En conséquence, compte tenu des circonstances de la rupture, du montant de la rémunération versée, de l’âge de E D C (51 ans), de son ancienneté dans l’entreprise, de sa capacité à retrouver un emploi eu égard à sa formation et à son expérience professionnelle, et des conséquences du licenciement à son égard, tels qu’ils résultent des pièces communiquées et des explications fournies à la cour, le CEA sera condamnée à verser au salarié à titre de dommages intérêts la somme de 80.000 €.
Lorsque le licenciement illégitime est indemnisé en application des articles L1235-2/3/11 du code du travail, le conseil ordonne d’office, même en l’absence de Pôle emploi à l’audience et sur le fondement des dispositions de l’article L 1235-5, le remboursement par l’employeur, de tout ou partie des indemnités de chômage payées au salarié par les organismes concernés, du jour du licenciement au jour du jugement, dans la limite de six mois ; en l’espèce au vu des circonstances de la cause il convient de condamner l’employeur à rembourser les indemnités à concurrence d’un mois.
Sur les autres demandes :
La faute commise par l’employeur sur le fondement du harcèlement moral ou des circonstances de la rupture n’est pas démontrée,E D C sera débouté de sa demande de réparation du préjudice moral.
Il n’y a pas lieu à publication de la présente décision.
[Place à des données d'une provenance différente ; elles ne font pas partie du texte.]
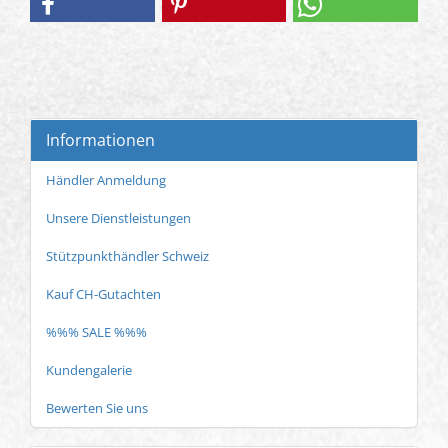
Informationen
Händler Anmeldung
Unsere Dienstleistungen
Stützpunkthändler Schweiz
Kauf CH-Gutachten
%%% SALE %%%
Kundengalerie
Bewerten Sie uns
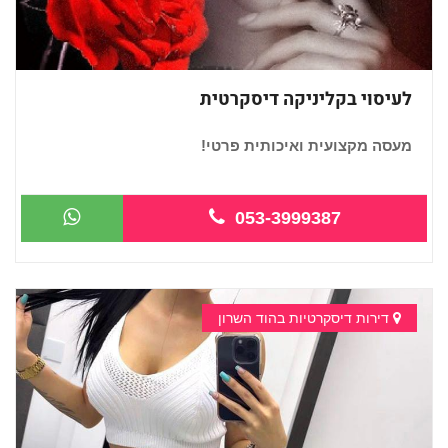
לעיסוי בקליניקה דיסקרטית
מעסה מקצועית ואיכותית פרטי!
053-3999387
דירות דיסקרטיות בהוד השרון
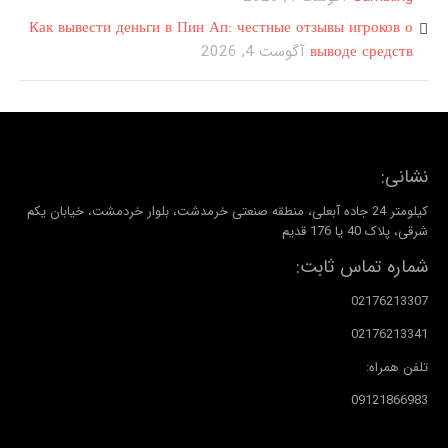
Как вывести деньги в Пин Ап: честные отзывы игроков о
выводе средств
آگوست 4, 2026
نشانی:
کیلومتر 24 جاده آبعلی، منطقه صنعتی خرمدشت، بلوار خردمشت، خیابان یکم
شرقی، پلاک 40 یا 176 قدیم
شماره تماس ثابت:
02176213307
02176213341
تلفن همراه:
09121866983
Il serait inéquitable que E D C supporte l’intégralité des frais non compris dans les dépens tandis que le CEA qui succombe, même partiellement, doit en être débouté.
PAR CES MOTIFS
La cour, statuant publiquement contradictoirement :
Déclare l’appel recevable ;
Confirme le jugement rendu le 18.08.2014 par le Conseil de Prud’hommes de Longjumeau section Encadrement en ce qu’il a rejeté les demandes relatives au harcèlement moral, à la nullité du licenciement, à l’application du Titre 1 de la convention de travail du CEA, à l’indemnisation du préjudice moral, à la publication du jugement ;
L’infirme pour le surplus ;
Statuant à nouveau,
Dit le licenciement sans cause réelle et sérieuse ;
Condamne le CEA à payer à E D C la somme de 80.000 € à titre de dommages intérêts pour licenciement sans cause réelle et sérieuse ;
Dit que cette somme à caractère indemnitaire portera intérêt au taux légal à compter et dans la proportion de la décision qui la prononce ;
Rejette les autres demandes ;
Ordonne, dans les limites de l’article L 1235-4 du code du travail, le remboursement par le CEA à l’organisme social concerné des indemnités de chômage payées à E D C à concurrence d’un mois de salaire,
Condamne le CEA aux entiers dépens de première instance et d’appel, et à payer à E D C la somme de 2.000 € en vertu de l’article 700 du code de procédure civile au titre des frais irrépétibles exposés en cause d’appel.